▶ _Document passage_:
──────
A service architecture is a (mostly) technology neutral description of a microservice architecture consisting of the services, their responsibilities, subdomains, APIs and collaborations. In particular, inter-service communication is described abstractly using, for example, message channels and other enterprise Integration patterns rather than specific technologies such as Apache Kafka topics.

You will learn how to define the service architecture by grouping subdomains to form services and applying the service collaboration patterns to realize system operations that span multiple services. I describe how the architecture is shaped by the dark energy and dark matter forces. Let’s start with an overview of how to define a service architecture.

Overview of designing a service architecture

The service architecture is designed incrementally, one operation at a time. First, you rank the operations by descending importance. Next, you work your way down the list of operations, designing an operation realization. An operation realization is an architecture modification that adds and updates architectural elements - services, operations, event handlers, and message channels - in order to implement an operation. The service architecture is a composition of each operation’s realization.

Let’s look at how to design a service service, starting with ranking system operations.

Rank system operations by descending importance

Your first task is to rank the system operations by descending importance. Let’s first look at why ranking matters and after that I’ll discuss ranking criteria.

Why ranking matters

Since the service architecture is defined incrementally, one operation at a time, the order in which you consider the operations matters. A higher ranked operation will potentially play a much greater role in shaping the architecture. The higher its ranking the more likely it will be that some or all of its subdomains will be unassigned. You will have more freedom in how you assign its subdomains to services. There’s a greater chance of resolving the dark energy and dark matter forces.

How to rank system operations

There are several ways of assessing a system operation’s importance including:

• High business criticality - important to design these operations so that they are highly available
• High technical risk - e.g. complexity, large data volumes, high throughput, low latency, etc.
──────
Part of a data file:
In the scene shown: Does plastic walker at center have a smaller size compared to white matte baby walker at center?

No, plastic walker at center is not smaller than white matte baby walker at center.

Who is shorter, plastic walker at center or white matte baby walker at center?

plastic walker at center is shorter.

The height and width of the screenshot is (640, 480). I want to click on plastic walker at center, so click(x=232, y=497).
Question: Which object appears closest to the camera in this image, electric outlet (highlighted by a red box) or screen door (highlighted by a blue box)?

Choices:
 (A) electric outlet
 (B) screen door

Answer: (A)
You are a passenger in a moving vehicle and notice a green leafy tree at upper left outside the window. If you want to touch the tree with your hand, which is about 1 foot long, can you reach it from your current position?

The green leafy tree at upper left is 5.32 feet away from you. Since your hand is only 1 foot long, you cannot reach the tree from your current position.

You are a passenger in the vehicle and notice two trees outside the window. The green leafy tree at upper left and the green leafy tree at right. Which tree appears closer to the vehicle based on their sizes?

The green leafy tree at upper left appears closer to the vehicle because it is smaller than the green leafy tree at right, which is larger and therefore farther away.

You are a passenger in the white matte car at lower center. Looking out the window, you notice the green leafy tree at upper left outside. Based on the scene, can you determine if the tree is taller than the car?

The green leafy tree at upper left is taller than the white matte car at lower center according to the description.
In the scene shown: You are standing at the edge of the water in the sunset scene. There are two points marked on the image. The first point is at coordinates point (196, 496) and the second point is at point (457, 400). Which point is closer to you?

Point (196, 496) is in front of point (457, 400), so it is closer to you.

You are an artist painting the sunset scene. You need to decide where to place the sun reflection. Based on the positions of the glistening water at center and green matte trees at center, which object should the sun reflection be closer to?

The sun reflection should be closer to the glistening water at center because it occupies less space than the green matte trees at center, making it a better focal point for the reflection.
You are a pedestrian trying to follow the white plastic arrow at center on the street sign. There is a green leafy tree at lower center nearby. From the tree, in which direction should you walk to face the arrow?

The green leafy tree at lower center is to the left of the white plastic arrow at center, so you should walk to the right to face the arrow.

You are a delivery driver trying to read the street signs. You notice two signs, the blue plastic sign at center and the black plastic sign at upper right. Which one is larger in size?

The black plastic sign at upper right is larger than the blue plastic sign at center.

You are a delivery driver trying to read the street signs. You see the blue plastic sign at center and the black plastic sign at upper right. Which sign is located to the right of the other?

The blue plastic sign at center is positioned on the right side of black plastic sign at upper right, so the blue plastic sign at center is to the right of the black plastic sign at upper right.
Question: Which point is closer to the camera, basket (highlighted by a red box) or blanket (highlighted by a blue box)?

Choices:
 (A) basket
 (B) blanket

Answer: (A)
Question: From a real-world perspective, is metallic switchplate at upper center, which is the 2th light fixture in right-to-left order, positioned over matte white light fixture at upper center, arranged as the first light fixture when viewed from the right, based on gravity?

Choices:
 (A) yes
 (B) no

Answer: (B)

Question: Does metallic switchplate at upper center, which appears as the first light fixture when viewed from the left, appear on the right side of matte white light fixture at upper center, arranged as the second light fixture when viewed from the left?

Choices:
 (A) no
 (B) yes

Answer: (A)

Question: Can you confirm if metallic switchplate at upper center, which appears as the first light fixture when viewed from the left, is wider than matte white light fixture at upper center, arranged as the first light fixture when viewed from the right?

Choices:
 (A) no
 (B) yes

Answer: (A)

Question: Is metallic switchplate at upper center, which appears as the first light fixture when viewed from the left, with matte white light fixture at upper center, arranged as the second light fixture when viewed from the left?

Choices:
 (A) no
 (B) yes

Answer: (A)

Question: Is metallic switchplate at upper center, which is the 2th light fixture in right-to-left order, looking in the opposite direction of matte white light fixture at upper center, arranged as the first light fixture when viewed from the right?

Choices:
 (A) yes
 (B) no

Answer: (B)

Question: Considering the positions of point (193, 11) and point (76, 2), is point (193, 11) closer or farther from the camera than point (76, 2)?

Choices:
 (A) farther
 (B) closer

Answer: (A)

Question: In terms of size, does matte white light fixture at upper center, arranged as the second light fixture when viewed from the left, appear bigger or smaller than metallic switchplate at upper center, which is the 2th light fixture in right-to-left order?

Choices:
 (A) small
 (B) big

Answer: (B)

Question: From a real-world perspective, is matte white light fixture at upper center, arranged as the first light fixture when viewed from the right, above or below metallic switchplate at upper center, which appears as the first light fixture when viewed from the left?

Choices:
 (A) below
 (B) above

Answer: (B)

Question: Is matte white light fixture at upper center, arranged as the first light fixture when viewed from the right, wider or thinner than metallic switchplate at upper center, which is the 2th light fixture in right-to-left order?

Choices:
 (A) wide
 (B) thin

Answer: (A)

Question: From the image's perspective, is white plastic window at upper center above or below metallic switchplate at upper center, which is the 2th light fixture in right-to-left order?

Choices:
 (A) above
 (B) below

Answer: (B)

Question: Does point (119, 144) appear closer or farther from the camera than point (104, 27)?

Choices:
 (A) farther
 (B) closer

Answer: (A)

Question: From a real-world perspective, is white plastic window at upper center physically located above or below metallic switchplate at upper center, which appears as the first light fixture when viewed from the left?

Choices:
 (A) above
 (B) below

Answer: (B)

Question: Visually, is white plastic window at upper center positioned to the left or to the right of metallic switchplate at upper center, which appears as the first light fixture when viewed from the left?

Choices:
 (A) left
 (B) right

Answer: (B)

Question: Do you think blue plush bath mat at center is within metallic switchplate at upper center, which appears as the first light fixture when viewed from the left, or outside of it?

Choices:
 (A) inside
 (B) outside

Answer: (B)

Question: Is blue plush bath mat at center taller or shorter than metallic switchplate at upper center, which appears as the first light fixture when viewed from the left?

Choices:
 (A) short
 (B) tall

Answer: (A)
──────
▶ _What the task asks_:
Transcribe the stretch of the passage on designing a service architecture from "The service architecture is designed" through "each operation’s realization.", word for word.

▶ _Exercise answer_:
The service architecture is designed incrementally, one operation at a time. First, you rank the operations by descending importance. Next, you work your way down the list of operations, designing an operation realization. An operation realization is an architecture modification that adds and updates architectural elements - services, operations, event handlers, and message channels - in order to implement an operation. The service architecture is a composition of each operation’s realization.